Muschel wird verschwinden

Konsequenz nach Vandalismus im Stadtpark

Langenhagen (gg). Der Musikpavillon im Stadtpark, umgangssprachlich als Muschel bekannt, wird in den nächsten Tagen abgerissen. Zunächst wird am Montag, 25. Juli, ein Bauzaun aufgestellt. Basis ist ein entsprechender Ratsbeschluss, da das Objekt nach Vandalismus wie eine Ruine aussah. Brandstiftung kam noch dazu, ein Bühnen-Sofa war im vergangenen Jahr anzündetet worden. Das Feuer hatte den Musikpavillon statisch beschädigt.
An der Stelle der im Jahr 1982 gebauten Bühne mit Rückwand, Keller und Dach soll eine gepflasterte Veranstaltungsfläche entstehen. Die Stadtverwaltung benennt dies als "Aufwertung des Areals". Dies wurde in den politischen Gremien mit anderen Bezeichnungen diskutiert. So gilt der Abriss und das Pflastern der Fläche als ein Provisorium und geringstes Übel. Als "noch nie gut für Veranstaltungen" wurde der Platz gewertet, weil die Wohnbebauung zu dicht anschließt und es in der Vergangenheit zu Beschwerden über gestörte Nachtruhe kam. Da dort bisher ohnehin höchstens ein oder zwei Mal im Jahr ein Veranstaltung stattfand, wurde die Frage nach dem Sinn der Einrichtung laut.
Nun gibt die Stadtverwaltung Nachricht: "Als Austragungsort für verschiedenste Veranstaltungen hat sich die Fläche jedoch bewährt. Der Zuschauerbereich mit den ansteigenden, stufenweisen Sitzreihen bleibt deshalb bestehen." Eine Formulierung, die irreführend ist, denn Sitzreihen gab es noch nie, nur eine leichte Erhöhung für das stehende Publikum mit fünf flachen Stufen.
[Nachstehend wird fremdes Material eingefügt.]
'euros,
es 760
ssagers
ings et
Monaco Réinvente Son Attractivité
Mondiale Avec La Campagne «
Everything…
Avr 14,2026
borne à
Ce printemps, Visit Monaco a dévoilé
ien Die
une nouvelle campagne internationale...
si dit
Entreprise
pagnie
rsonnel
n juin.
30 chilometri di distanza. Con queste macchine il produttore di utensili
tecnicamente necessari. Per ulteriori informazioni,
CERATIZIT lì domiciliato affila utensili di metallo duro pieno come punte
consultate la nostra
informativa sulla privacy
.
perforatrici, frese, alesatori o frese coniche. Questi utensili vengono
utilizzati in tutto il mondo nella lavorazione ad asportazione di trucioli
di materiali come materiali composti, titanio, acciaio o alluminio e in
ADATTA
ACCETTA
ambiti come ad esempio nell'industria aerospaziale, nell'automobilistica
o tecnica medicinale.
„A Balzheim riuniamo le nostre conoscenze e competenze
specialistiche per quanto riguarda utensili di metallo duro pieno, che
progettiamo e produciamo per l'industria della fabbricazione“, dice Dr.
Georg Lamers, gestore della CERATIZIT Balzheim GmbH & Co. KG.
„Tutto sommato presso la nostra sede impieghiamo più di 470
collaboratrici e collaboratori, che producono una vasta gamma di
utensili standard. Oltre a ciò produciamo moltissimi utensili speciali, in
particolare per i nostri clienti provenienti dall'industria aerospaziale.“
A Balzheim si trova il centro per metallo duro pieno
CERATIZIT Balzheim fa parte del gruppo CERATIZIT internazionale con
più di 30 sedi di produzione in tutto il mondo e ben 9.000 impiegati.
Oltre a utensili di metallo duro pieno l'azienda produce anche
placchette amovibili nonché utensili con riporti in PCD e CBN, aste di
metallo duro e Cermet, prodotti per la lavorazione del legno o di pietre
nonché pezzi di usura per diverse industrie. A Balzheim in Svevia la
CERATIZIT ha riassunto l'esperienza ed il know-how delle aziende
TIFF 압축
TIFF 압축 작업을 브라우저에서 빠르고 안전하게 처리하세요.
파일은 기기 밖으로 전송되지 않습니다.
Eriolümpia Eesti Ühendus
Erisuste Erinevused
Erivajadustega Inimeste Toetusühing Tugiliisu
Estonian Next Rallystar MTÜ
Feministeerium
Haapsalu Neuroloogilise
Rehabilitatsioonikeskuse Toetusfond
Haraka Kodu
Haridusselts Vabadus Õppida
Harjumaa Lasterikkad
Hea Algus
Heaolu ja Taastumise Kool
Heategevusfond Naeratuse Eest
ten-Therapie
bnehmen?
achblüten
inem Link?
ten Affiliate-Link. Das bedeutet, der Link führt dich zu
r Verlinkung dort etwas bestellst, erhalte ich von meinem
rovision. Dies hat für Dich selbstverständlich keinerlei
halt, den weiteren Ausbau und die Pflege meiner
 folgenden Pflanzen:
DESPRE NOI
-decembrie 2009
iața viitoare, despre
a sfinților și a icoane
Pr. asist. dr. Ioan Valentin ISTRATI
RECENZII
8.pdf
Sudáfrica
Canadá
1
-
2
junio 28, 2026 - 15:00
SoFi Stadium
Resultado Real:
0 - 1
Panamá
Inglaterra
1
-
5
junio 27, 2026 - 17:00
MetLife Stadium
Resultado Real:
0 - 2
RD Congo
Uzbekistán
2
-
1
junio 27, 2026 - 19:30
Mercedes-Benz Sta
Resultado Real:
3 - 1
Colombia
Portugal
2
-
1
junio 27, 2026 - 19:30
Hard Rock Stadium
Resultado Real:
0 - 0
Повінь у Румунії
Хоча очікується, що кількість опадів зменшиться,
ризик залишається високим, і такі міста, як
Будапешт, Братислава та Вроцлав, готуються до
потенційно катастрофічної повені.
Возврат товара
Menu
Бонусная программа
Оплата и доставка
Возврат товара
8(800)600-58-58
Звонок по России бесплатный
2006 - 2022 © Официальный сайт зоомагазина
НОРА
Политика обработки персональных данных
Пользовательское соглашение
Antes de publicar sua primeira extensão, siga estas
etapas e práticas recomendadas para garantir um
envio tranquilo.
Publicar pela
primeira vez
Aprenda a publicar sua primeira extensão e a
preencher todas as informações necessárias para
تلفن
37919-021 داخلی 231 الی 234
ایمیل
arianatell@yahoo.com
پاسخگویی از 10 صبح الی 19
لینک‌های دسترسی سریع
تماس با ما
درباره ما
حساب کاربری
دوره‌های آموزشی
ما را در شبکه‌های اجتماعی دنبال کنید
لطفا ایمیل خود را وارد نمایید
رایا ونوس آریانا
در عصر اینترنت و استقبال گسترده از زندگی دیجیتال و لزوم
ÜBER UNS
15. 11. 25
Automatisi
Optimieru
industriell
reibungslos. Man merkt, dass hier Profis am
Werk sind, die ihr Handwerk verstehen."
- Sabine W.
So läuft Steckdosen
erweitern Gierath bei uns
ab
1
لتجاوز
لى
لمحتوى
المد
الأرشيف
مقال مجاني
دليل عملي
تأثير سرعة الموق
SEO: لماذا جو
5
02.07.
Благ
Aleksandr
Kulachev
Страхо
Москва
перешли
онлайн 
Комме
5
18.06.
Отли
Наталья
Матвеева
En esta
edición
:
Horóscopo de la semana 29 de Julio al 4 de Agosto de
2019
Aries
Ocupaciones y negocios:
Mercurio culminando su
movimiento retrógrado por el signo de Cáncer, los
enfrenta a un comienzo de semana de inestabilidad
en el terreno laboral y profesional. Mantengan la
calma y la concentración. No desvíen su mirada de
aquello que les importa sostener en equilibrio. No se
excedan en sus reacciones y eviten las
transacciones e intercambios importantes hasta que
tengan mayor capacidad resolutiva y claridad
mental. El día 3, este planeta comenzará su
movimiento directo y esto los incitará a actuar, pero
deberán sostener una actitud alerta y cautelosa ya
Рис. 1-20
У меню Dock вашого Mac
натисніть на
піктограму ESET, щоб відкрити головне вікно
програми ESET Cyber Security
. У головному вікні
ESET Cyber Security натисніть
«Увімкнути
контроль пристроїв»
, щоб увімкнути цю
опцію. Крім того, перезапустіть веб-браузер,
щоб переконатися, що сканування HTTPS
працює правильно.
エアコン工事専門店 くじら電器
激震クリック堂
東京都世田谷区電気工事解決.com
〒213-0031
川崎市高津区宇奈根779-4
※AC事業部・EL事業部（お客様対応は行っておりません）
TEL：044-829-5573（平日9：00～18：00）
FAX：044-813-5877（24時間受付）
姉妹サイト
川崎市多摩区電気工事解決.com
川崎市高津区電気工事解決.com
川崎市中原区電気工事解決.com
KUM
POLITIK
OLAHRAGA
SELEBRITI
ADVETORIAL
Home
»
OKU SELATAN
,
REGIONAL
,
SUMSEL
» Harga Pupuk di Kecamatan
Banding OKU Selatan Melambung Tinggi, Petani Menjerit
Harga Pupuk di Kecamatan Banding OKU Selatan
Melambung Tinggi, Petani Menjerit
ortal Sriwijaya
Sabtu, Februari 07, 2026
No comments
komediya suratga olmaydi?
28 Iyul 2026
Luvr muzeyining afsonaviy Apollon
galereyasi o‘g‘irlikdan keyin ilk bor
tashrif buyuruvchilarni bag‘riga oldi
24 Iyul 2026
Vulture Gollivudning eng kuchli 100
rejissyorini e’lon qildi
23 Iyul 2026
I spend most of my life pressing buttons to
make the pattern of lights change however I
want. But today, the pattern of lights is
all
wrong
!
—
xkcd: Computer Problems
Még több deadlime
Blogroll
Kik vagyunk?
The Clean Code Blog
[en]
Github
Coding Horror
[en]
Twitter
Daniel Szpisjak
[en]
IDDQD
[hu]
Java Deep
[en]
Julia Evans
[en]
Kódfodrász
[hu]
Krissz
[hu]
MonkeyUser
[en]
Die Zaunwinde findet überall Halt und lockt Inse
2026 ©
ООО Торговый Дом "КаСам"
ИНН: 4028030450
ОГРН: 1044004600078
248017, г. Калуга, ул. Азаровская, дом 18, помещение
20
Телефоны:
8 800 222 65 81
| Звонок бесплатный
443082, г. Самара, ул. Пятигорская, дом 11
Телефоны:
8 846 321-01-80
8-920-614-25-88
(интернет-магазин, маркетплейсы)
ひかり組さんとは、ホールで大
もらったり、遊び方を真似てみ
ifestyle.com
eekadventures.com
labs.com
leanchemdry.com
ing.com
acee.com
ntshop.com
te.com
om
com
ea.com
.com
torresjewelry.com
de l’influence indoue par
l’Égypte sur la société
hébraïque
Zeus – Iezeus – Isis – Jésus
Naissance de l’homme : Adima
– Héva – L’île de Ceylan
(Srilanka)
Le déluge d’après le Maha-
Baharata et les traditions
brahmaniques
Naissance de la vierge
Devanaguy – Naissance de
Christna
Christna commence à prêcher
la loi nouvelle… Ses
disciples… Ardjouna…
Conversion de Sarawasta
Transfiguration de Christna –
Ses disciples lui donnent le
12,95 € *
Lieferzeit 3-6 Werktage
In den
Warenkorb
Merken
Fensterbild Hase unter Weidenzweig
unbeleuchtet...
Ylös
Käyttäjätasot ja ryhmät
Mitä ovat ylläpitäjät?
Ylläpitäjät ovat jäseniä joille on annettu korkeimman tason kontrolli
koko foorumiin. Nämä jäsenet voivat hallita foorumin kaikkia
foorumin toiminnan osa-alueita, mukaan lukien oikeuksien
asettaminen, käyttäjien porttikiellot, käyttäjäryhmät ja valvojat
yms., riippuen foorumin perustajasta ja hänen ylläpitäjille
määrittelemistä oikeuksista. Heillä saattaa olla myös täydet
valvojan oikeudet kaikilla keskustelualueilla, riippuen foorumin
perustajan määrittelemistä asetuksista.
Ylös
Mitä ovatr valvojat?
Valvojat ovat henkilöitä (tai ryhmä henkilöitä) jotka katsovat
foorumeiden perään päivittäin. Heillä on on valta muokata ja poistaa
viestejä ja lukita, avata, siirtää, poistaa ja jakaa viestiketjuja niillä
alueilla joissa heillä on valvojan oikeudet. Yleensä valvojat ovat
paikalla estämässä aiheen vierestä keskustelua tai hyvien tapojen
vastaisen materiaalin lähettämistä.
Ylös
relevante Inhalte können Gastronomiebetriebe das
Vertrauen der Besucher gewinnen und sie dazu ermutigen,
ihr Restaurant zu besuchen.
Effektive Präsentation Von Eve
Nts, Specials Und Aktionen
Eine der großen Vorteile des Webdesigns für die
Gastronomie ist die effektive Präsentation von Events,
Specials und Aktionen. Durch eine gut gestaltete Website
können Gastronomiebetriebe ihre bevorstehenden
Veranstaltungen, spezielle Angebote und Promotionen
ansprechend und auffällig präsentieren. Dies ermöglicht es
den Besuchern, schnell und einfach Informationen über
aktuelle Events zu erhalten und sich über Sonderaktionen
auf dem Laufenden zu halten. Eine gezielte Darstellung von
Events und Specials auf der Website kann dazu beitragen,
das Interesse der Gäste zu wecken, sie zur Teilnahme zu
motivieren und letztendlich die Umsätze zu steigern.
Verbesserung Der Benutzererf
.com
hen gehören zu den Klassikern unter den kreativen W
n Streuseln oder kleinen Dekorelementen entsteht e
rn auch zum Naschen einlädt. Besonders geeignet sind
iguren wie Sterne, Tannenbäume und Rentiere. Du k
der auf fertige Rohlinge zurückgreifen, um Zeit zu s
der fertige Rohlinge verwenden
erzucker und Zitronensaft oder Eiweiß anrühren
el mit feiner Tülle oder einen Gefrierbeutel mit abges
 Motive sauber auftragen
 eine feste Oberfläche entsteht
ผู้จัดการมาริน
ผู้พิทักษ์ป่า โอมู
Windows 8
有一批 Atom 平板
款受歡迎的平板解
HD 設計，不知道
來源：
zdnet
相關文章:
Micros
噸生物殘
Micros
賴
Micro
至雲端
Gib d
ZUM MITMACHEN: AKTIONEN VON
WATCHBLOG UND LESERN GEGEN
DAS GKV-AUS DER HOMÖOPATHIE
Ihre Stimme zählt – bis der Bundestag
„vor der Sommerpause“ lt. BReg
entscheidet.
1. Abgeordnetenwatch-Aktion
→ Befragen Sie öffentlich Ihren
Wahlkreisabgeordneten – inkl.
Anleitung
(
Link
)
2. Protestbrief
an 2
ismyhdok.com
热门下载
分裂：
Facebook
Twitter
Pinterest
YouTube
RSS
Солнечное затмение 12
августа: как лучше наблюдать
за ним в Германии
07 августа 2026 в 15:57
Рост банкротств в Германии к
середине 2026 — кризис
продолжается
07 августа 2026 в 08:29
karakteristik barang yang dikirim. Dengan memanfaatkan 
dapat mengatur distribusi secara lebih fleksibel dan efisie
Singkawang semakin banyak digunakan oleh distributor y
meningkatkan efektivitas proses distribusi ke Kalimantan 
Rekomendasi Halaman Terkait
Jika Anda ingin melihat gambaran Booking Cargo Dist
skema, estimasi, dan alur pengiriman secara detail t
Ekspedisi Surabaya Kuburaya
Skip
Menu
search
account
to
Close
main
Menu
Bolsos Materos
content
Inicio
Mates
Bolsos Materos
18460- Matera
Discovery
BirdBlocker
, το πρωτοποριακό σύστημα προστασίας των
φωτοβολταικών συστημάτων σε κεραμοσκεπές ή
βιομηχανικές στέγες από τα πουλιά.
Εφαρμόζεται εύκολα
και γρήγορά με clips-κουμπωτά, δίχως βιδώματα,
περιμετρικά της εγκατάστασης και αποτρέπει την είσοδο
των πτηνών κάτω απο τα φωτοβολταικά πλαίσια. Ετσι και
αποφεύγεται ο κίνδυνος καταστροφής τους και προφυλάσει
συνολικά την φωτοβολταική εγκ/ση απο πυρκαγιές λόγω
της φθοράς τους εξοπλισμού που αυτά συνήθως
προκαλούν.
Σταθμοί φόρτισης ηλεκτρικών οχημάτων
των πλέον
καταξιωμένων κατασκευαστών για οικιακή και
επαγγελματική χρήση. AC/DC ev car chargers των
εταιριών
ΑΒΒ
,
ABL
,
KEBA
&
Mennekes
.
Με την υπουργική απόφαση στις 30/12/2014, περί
Nach dem Abriss der Muschel soll die gepflasterte Fläche mit einem Stromverteiler ausgerüstet werden. Veranstalter sollen eine mobile Bühne mit entsprechendem Equipment aufstellen können.
Die Investitionskosten für die "Aufwertung des Areals" schätzt die Stadtverwaltung auf knapp 100.000 Euro.